**CONSIGNE**
Rédigez la suite de l'article sur les recherches de Linda Sellou consacrées au dentifrice, en reprenant là où il s'arrête, s'il vous plaît.
── EXTRAIT DU TEXTE ──
Sur quoi portent vos recherches? Le dentifrice? Inspire article
Traduit par Linda Sellou. Linda Sellou, une étudiante en thèse à l’université de Bristol (GB), raconte à Sai Pathmanathan, un journaliste spécialisé dans l’éducation scientifique, ce qu’elle pensait de la science à l’école et où elle en est à l’heure actuelle.
Quand avez-vous été pour la première fois intéressée par la science ? Y a-t-il eu un déclencheur ? Linda se remémore :
«En fait, ce fut lors de ma toute première visite à la Cite de la Science à Paris. J’étais très jeune (école primaire) mais je me rappelle que j’étais fascinée par les réactions chimiques impliquant un changement de couleurs et, par ailleurs, je pensais que l’azote liquide était captivant ! Dès lors, mon intérêt pour la science amplifia graduellement jusqu’au Lycée, où j’ai découvert que les cosmétiques et l’alimentaire étaient tous deux étroitement reliés a la chimie ! »
La plupart des filles aiment se maquiller, mais combien d’entre elles feraient le rapprochement entre les cosmétiques et la chimie ? D’ailleurs combien de jeunes filles décident de s’orienter dans le domaine scientifique après le collège. Linda pense qu’elle fut très chanceuse. L’enseignement de la science à l’école a, non seulement, permis à Linda de découvrir tout ce que ce domaine renfermait mais aussi, l’a rendue plus accessible et surtout a montré que la science est applicable dans la vie quotidienne. Elle était d’autant plus intéressée quand venait l’heure des travaux pratiques. Sans l’opportunité de découvrir la science à l’école, peut-être que Linda ne serait pas l à, aujourd’hui, en train de mener des recherches scientifiques.
« La science est partout autour de vous, j’aime être capable de comprendre ce qui se passe dans ma vie ! »
Quand la plupart d’entre nous pense cosmétique, fard à paupière, mascara, rouge à lèvres rouge intense, tout ça parait évident. Personne ne pense dentifrice. Pourtant, certains scientifiques recherchent les propriétés et formulations des dentifrices et Linda est l’un d’entre eux. Elle est à l’heure actuelle en train de faire des recherches sur le caractère abrasif des dentifrices : la rugosité des particules de silice contenues dans le dentifrice. Elle étudie la structure de ces particules et comment celles-ci détériorent la surface des dents. Pour l’industrie, il est important d’avoir le maximum d’informations sur les composants.
───
── DONNÉES FOURNIES ──
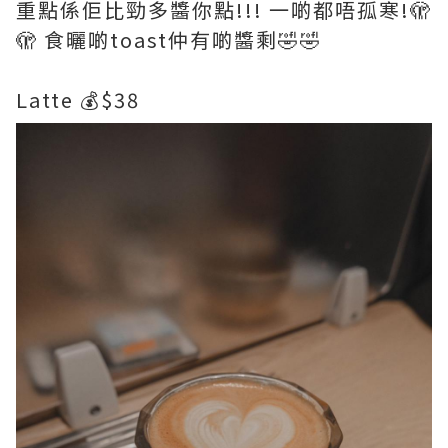
重點係佢比勁多醬你點!!! 一啲都唔孤寒!🫣
🫣 食曬啲toast仲有啲醬剩🤣🤣
Latte 💰$38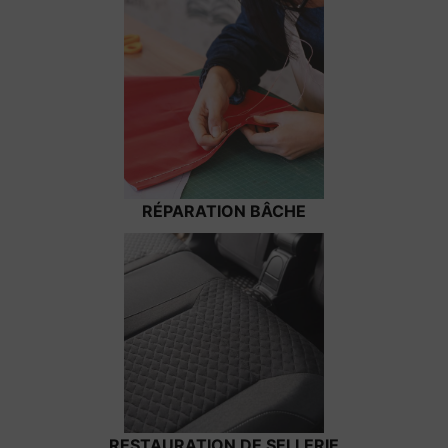
RÉPARATION BÂCHE
RESTAURATION DE SELLERIE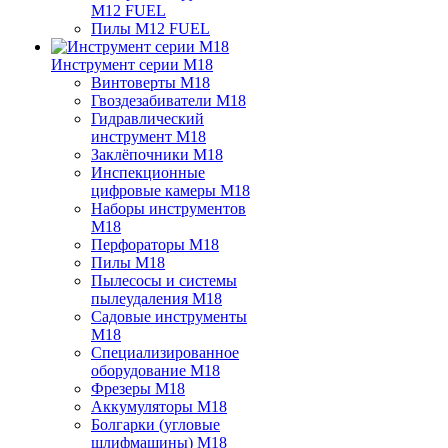
M12 FUEL
Пилы M12 FUEL
Инструмент серии M18
Винтоверты M18
Гвоздезабиватели M18
Гидравлический
инструмент M18
Заклёпочники M18
Инспекционные
цифровые камеры M18
Наборы инструментов
M18
Перфораторы M18
Пилы M18
Пылесосы и системы
пылеудаления M18
Садовые инструменты
M18
Специализированное
оборудование M18
Фрезеры M18
Аккумуляторы M18
Болгарки (угловые
шлифмашины) M18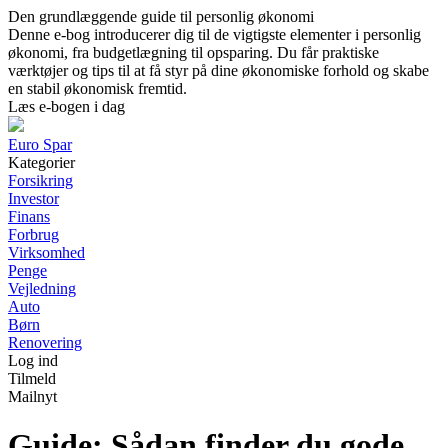
Den grundlæggende guide til personlig økonomi
Denne e-bog introducerer dig til de vigtigste elementer i personlig
økonomi, fra budgetlægning til opsparing. Du får praktiske
værktøjer og tips til at få styr på dine økonomiske forhold og skabe
en stabil økonomisk fremtid.
Læs e-bogen i dag
Euro Spar
Kategorier
Forsikring
Investor
Finans
Forbrug
Virksomhed
Penge
Vejledning
Auto
Børn
Renovering
Log ind
Tilmeld
Mailnyt
Guide: Sådan finder du gode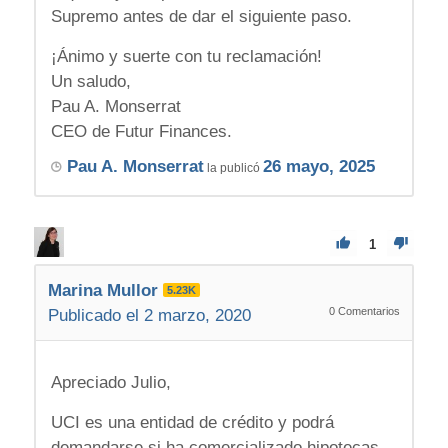
Supremo antes de dar el siguiente paso.
¡Ánimo y suerte con tu reclamación!
Un saludo,
Pau A. Monserrat
CEO de Futur Finances.
Pau A. Monserrat
26 mayo, 2025
la publicó
1
Marina Mullor
5.23K
0
Comentarios
Publicado el 2 marzo, 2020
Apreciado Julio,
UCI es una entidad de crédito y podrá
demandarse si ha comercializado hipotecas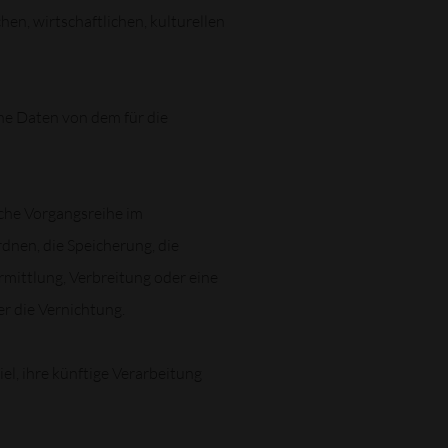
n, wirtschaftlichen, kulturellen
ene Daten von dem für die
lche Vorgangsreihe im
nen, die Speicherung, die
mittlung, Verbreitung oder eine
r die Vernichtung.
l, ihre künftige Verarbeitung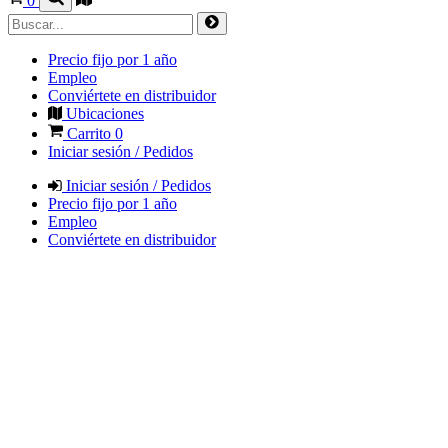
0
Precio fijo por 1 año
Empleo
Conviértete en distribuidor
Ubicaciones
Carrito
0
Iniciar sesión / Pedidos
Iniciar sesión / Pedidos
Precio fijo por 1 año
Empleo
Conviértete en distribuidor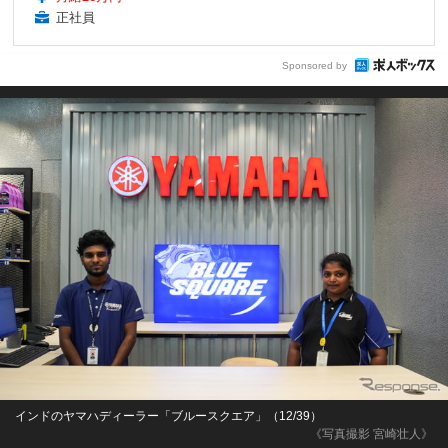
正社員
Sponsored by
インドのヤマハディーラー「ブルースクエア」（12/39）
《写真撮影 宮崎壮人》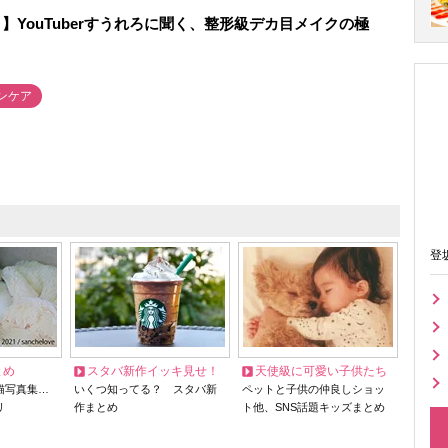
】YouTuberすうれろに聞く、整形級デカ目メイクの極
ンケア
登
とめ
スタバ新作イッキ見せ！
天使級に可愛い子供たち
猫写真集…
いくつ知ってる？ スタバ新
ペットと子供の仲良しショッ
リ
作まとめ
ト他、SNS話題キッズまとめ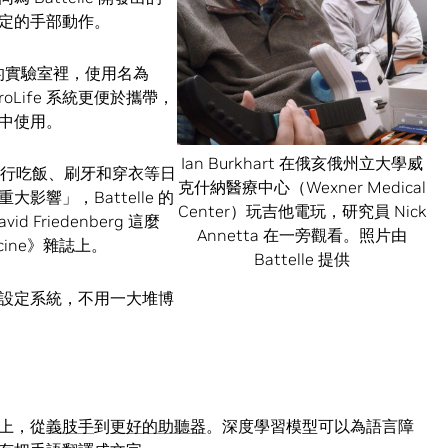
定的手部動作。
學的實驗室裡，使用名為
oLife 系統更便於攜帶，
中使用。
Ian Burkhart 在俄亥俄州立大學威
系統執行吃飯、刷牙和穿衣等日
克什納醫療中心（Wexner Medical
響」，Battelle 的
Center）玩吉他電玩，研究員 Nick
Friedenberg 這麼
Annetta 在一旁觀看。照片由
icine》雜誌上。
Battelle 提供
設定系統，不用一大堆博
上，從
義肢手
到
更好的助聽器
。深度學習模型可以為語言障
───
**RÉPONSE RÉDIGÉE**
Le dentifrice a pour fonction d’enlever la couche de protéines (pellicule) formée à la surface des dents après exposition à la salive, sinon cela cause des caries. Pour enlever cette pellicule, il est nécessaire d’utiliser un dentifrice abrasif. Cependant, le dentifrice ne doit pas être trop abrasif sinon il risque d’endommager la dentine (à la limite de la gencive).
Linda a commencé par préparer et caractériser un dentifrice à base de silice, sorbitol, polyéthylène glycol, dodecyl sulfate de sodium, carboxymethyl cellulose de sodium et eau. Dans les dentifrices du commerce, du fluor et des parfums sont aussi ajoutés. Elle teste l’abrasivité et le pouvoir nettoyant du dentifrice, in vitro, ceci en utilisant une machine à brosser suivant un mouvement latéral. Il est possible d’utiliser de réelles dents extraites pour les différents tests, cependant utiliser un modèle synthétique comme le Perspex (polyméthacrylate) est beaucoup plus pratique et présente des propriétés physiques similaires. En ce qui concerne le test mesurant l’abrasivité, elle brosse, utilisant l’équipement adéquat, pendant une certaine durée, l’échantillon de Perspex avec la base du dentifrice et calcule l’indice abrasif en mesurant la réflectance de l’échantillon avant, et après, le brossage. Pour caractériser le pouvoir nettoyant du dentifrice, le test est similaire mais utilise comme échantillon des disques d’hydroxyapatite, qui ont été préalablement tachés (cristaux d’apatite de calcium et de phosphate, [Ca10(PO4)6(OH)2]) qui est le principal constituant de l’email. En comparant les bases de dentifrices contenant différents types de particules de silice, Linda peut trouver la formulation du parfait dentifrice. «En fait, le problème est de nettoyer les dents au maximum et de causer le minimum d’abrasion. Je trouve ça intéressant simplement parce que ça touche tout le monde et ça deux fois par jour ! »
Linda a toujours su qu’elle voulait étudier la chimie. Apres le baccalauréat, elle est entrée en classe préparatoire (Math Sup. et Spé.) et a ensuite passé le concours d’entrée aux grandes écoles, qui lui a finalement permis d’accéder à l’Ecole Nationale Supérieure de Chimie de Lille. Elle a alors choisi de se spécialiser dans le domaine de la chimie physique. Pour sa dernière année d’école d’ingénieur, elle décida de partir à l’Université de Bristol en Angleterre, en tant qu’étudiante ERASMUS. Son projet de recherche portait sur les parfums et était basé au « Bristol Colloid Centre ». Quand, à la fin du projet, ses superviseurs lui ont proposé de faire une thèse sur le dentifrice, elle n’a pas hésité pour accepter.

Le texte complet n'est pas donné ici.